**Provided records**.

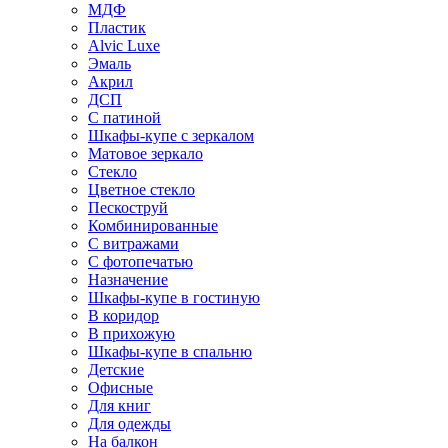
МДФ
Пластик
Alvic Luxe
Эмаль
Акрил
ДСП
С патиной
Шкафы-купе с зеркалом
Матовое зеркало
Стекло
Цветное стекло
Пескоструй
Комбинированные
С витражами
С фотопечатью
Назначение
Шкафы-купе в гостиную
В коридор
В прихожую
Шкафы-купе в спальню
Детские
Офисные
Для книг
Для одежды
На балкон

---

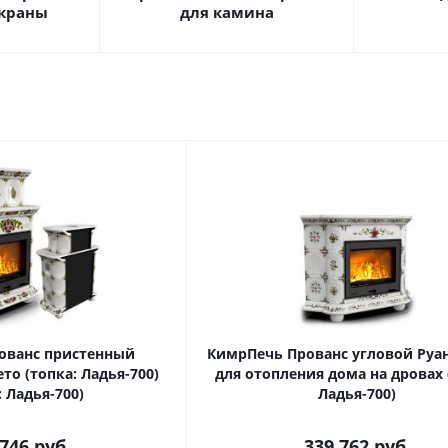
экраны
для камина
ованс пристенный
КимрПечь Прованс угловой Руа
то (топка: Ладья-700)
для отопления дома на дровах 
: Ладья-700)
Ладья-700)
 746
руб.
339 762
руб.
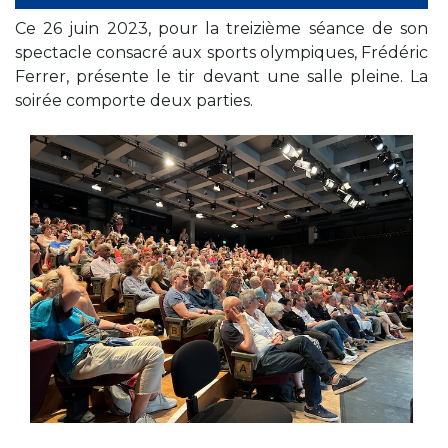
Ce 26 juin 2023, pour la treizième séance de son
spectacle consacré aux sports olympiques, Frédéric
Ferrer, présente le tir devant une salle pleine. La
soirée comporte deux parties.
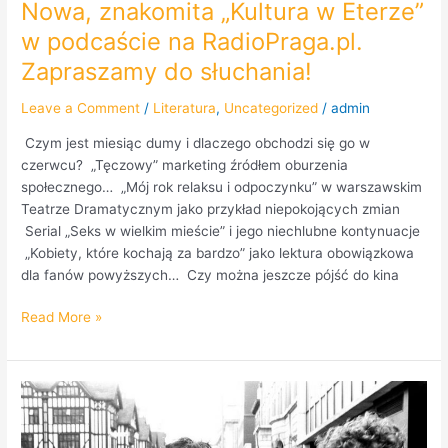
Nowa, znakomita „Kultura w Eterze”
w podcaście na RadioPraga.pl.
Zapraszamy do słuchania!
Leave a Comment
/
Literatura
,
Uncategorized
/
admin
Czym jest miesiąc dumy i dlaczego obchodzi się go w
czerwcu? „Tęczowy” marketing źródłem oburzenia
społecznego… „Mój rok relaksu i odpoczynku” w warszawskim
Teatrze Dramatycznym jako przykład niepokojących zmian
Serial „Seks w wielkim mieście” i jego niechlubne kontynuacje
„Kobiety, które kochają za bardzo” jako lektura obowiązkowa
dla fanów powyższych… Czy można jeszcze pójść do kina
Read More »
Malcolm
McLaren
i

**What you need to do**. Say how many lines of the listing above include the word "Ладья", giving the number alone.

**Reply to the exercise**. 3